In the entries below, identify every line with the string "پیرامون" and copy it.

Collected data
::::

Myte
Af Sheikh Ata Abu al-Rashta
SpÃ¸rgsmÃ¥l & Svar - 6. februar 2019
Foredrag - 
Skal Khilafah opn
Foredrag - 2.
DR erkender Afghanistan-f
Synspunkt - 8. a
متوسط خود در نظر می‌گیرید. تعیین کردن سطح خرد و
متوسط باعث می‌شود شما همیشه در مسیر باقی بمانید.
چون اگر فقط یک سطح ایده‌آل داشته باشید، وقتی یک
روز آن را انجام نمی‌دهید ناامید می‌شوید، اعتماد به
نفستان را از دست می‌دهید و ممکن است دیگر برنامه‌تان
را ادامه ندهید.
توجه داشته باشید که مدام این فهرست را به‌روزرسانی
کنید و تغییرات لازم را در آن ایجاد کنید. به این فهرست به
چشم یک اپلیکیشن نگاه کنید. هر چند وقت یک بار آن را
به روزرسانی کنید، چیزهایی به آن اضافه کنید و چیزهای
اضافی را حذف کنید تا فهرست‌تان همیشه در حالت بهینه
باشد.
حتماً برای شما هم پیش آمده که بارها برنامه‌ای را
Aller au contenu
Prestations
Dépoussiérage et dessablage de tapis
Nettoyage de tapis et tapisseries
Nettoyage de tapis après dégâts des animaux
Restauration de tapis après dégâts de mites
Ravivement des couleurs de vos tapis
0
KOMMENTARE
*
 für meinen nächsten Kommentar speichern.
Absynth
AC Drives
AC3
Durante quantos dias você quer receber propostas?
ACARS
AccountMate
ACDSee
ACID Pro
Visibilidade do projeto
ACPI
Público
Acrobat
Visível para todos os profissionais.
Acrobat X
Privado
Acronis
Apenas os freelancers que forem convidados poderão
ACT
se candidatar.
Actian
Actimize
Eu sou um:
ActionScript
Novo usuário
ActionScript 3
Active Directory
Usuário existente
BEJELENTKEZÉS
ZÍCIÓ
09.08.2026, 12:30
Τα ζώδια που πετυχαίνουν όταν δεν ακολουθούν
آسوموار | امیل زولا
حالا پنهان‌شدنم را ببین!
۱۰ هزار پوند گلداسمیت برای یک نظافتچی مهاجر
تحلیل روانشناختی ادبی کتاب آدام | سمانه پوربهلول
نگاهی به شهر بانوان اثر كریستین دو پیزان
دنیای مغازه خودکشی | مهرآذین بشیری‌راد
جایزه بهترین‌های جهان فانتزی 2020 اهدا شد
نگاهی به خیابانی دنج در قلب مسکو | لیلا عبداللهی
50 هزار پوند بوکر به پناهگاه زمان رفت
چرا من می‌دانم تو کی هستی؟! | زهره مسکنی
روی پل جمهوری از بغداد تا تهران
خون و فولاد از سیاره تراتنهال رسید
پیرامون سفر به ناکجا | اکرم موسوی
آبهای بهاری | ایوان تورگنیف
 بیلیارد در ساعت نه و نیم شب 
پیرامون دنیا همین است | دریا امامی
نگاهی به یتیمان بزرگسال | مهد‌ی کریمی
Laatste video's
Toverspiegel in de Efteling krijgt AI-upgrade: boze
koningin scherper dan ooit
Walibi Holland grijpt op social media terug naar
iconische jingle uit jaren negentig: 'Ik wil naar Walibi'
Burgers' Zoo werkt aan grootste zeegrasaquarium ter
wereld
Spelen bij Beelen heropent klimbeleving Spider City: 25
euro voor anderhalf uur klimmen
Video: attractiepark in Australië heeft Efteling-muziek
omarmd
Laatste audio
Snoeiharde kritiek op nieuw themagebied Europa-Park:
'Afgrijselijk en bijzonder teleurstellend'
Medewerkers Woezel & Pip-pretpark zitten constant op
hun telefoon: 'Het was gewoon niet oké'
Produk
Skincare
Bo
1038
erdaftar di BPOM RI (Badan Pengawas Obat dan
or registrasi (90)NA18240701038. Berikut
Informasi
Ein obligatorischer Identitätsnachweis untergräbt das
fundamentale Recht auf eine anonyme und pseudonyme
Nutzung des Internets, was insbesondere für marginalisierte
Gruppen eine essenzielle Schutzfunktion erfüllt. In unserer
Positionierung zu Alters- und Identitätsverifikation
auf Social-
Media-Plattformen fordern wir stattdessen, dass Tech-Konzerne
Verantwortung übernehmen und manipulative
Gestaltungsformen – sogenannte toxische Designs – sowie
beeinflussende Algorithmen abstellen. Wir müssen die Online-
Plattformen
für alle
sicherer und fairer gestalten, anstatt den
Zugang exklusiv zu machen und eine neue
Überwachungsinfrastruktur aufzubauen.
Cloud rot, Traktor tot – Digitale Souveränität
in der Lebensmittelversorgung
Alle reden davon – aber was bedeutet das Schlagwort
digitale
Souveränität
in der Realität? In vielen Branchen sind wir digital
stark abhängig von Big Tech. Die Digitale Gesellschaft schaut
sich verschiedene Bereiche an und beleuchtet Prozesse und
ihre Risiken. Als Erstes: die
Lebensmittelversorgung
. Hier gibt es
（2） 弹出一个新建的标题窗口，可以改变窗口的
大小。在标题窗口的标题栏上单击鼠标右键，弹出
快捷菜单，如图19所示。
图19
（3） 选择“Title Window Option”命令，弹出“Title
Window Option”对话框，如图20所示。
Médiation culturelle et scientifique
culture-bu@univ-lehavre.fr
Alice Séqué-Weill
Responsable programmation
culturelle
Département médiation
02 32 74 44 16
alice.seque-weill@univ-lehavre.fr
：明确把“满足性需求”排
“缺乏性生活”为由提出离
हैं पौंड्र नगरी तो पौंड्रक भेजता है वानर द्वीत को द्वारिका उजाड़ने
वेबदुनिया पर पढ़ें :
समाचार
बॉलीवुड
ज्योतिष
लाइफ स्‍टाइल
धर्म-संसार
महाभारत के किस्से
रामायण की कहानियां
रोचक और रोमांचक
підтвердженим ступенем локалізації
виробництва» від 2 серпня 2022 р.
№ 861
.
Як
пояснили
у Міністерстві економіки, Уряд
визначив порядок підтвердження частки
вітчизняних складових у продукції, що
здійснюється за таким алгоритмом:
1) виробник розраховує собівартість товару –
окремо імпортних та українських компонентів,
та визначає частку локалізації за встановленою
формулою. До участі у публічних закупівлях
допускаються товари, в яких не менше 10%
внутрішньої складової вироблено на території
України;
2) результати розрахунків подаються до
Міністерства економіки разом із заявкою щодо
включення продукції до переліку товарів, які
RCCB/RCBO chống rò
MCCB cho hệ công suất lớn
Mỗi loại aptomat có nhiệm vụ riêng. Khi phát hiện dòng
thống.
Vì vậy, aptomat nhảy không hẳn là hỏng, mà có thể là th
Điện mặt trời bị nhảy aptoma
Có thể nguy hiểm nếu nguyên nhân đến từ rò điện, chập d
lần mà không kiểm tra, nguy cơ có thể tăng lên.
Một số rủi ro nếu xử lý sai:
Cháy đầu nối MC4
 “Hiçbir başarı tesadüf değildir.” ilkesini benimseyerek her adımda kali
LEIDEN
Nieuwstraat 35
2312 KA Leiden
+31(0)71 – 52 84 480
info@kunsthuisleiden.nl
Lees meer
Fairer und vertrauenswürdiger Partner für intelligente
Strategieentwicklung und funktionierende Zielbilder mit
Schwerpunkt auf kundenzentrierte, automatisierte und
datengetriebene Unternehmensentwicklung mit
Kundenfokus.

::::

◆ Task result ◆
پیرامون سفر به ناکجا | اکرم موسوی
پیرامون دنیا همین است | دریا امامی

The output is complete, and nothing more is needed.